Having hit 130 days of nonstop travel, our EU Austerity Drinking Tour needs a moment of sober solace. The last three days in Burgundy have climbed Beaune’s premier cru vineyards, visited the Hospice de Beaune, and Dijon’s medieval gems.
Today we wake at 9am, feast on chocolate croissants, then hop train to Montbard. Our small map puts famed Fontenay Abbey nearby. Since UNESCO declared Fontenay a World Heritage Site on our birth-year, it must be worth a day trip. But the 6 kilometer march, without sidewalk, near freezing, turn this into surprise penance.
Halfway, our tired feet discover a lovely ancient chapel:
But that’s not it. The one lane road takes a turn, and we discover…cows!
We keep going but feel lost. Cars and people have evaporated. Finally, the gate to Fontenay emerges, shrouded by trees.
Really? Seriously? That’s it? We just walked 6km for this?
But then we enter a time capsule, a world trapped between the Romanesque and Medieval. Here poor, pious Cistercians worked a self-sufficient life. They founded it in 1118 because their founding Abbey wasn’t austere (aka miserable) enough.
First stop, church:
A Bishop on the run funded and founded the massive chapel in 1147.
We feel small beneath its simple, weighty, arches. Divine light was the only coloration. Little decorates it beyond a few patterned tiles and a columnar Mary and child:
With a thin wrap of Christmas LEDs…it is Novemeber after all. However, such minimal decor opens our eyes to smaller details, like the almost Alhambra-esque pointed arches:
After church, we head to the massive, vaulted dormitories.
Bunk beds once lined this massive, cold, shared space. Just imagine college but with 300 roomies in an echo chamber. We head below to the stump forest courtyard:
Adjacent to the courtyard, the most impressive tropical forest supports the massive dorm room above.
These vaults connect to the Kitchen:
Albeit amazing, we soon realize we have yet to see any of the typical anthropomorphic carvings or delights of other chapels, churches, or monasteries. Fontenay was a deprivation chamber. Only thought of the divine had a place here.
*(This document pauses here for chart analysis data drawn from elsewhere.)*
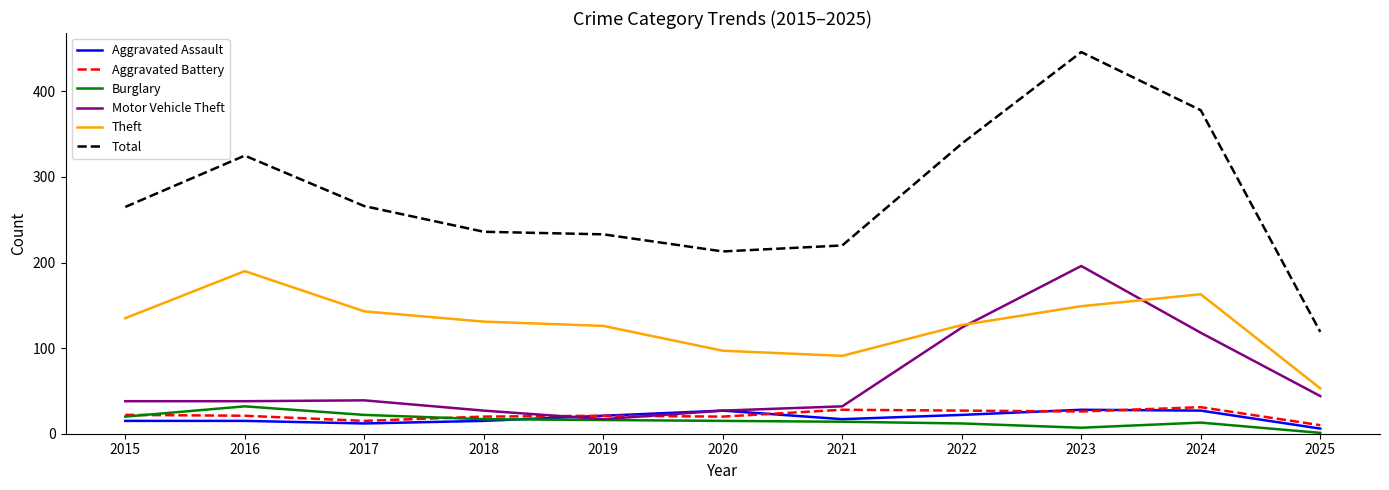

What is the lowest value of the Total series?

119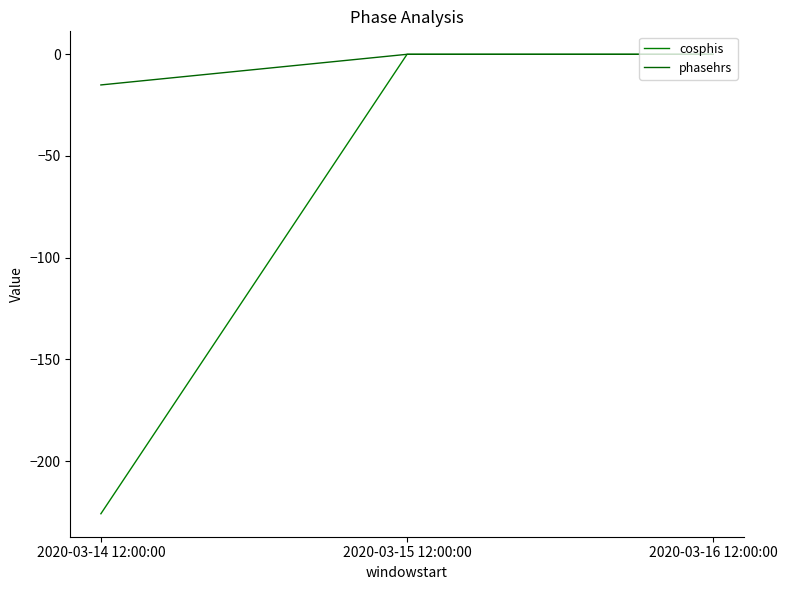

Rank the series by their average value, from highest to lowest.

phasehrs, cosphis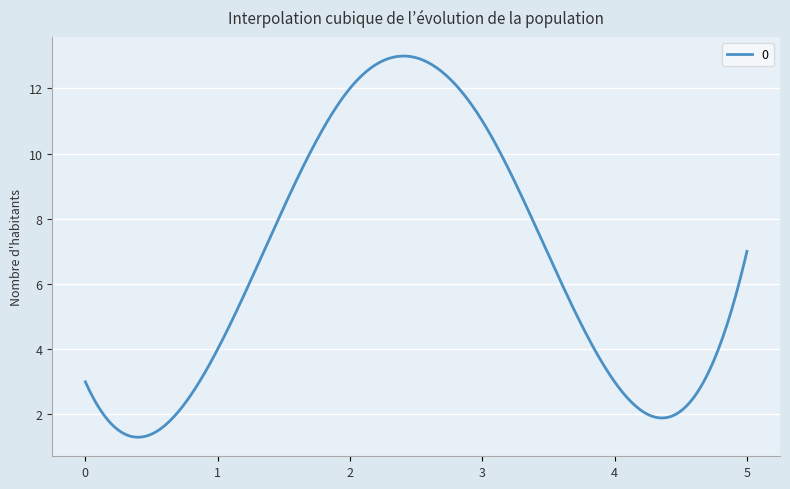

What is the smallest value displayed?

1.3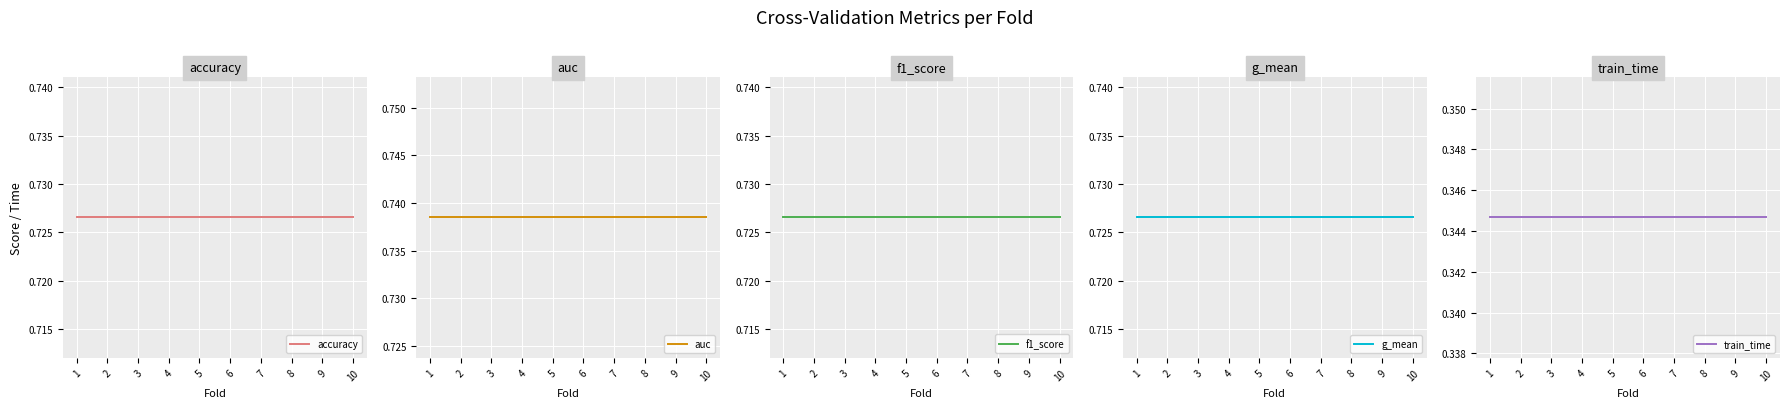

Between 2 and 3, which is larger?

2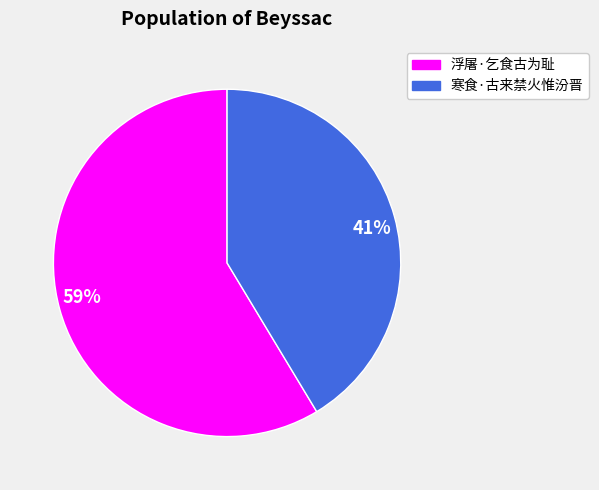

What is the largest slice in the pie chart?

浮屠·乞食古为耻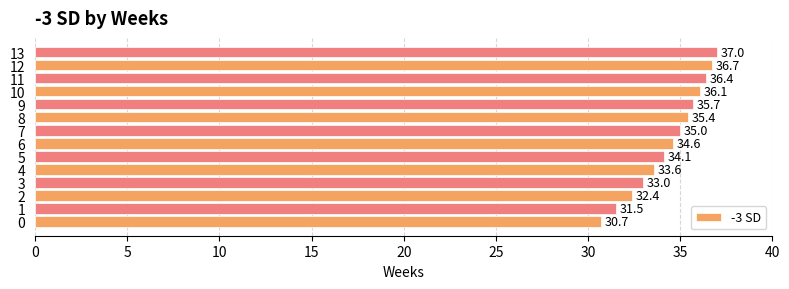

Read the value at 5.

34.1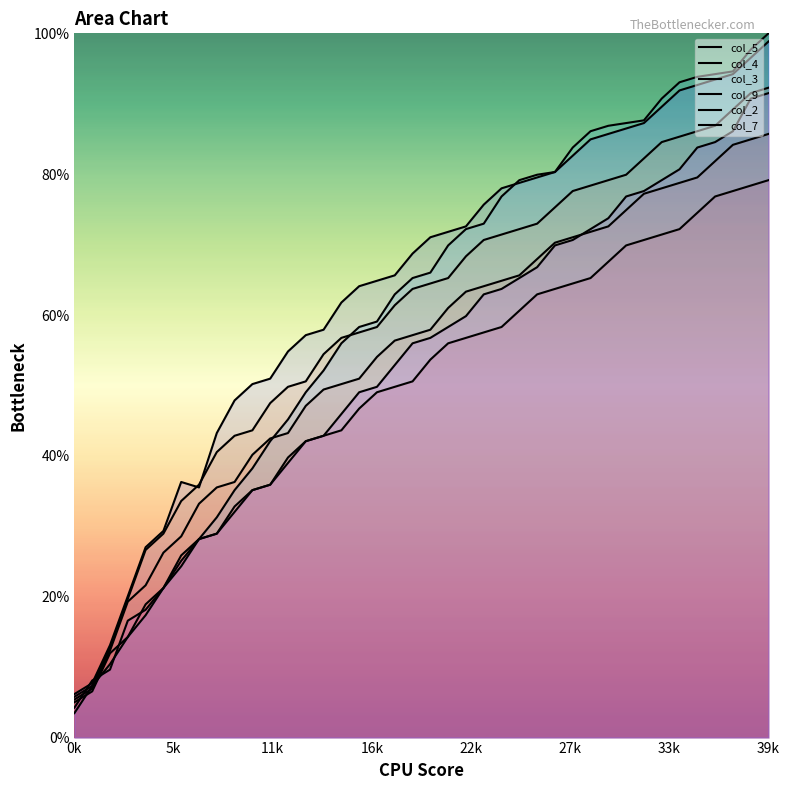

What position from the left is 28?

29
But there was always work. Like a bookend to the Basilica, on the other end of the campus, was the forge:
The backdoor of this basilica opened to a real iron mine: convenient!
Then excavated iron ore was then brought into the main hall, where the massive furnace heated it for smelting and production of tools.
However, these monks were as smart as they were hardworking. That hammer is attached to a massive, churning, hydraulic wheel: making it Europe’s first metallurgical factory, possibly its first industrial plant.
At least that’s what the overly proud French plaque claims.
Later years saw English kings and Popes visit Fontenay. The French revolution turned it into a paper mill. Turn of the last century restorations returned Fontenay’s austere charm.
The campus feels calm, committed, and pure.
I freeze outside trying to draw it, while my smarter wife enjoys the museum. Then we face our hike back to Montbard. The world turns from Burgundian pale grey to something more brooding, deep, blue, and fired with pink flame.
We soak for our three hour our walk back to Montbard’s station (with a grocery store dinner between). But the day and abbey cleared our minds, preparing fresh ground for a trip out of France, to stick our toes in Luxemburg. Although only in Burgundy four days, we must leave before we get too attached, and before the fish starts to stinks as my grandmother once said.
If the monks were that smart they would have cultivated grapes of some kind.
Things were pretty serious for the Cirstercians, no vineyards have been found.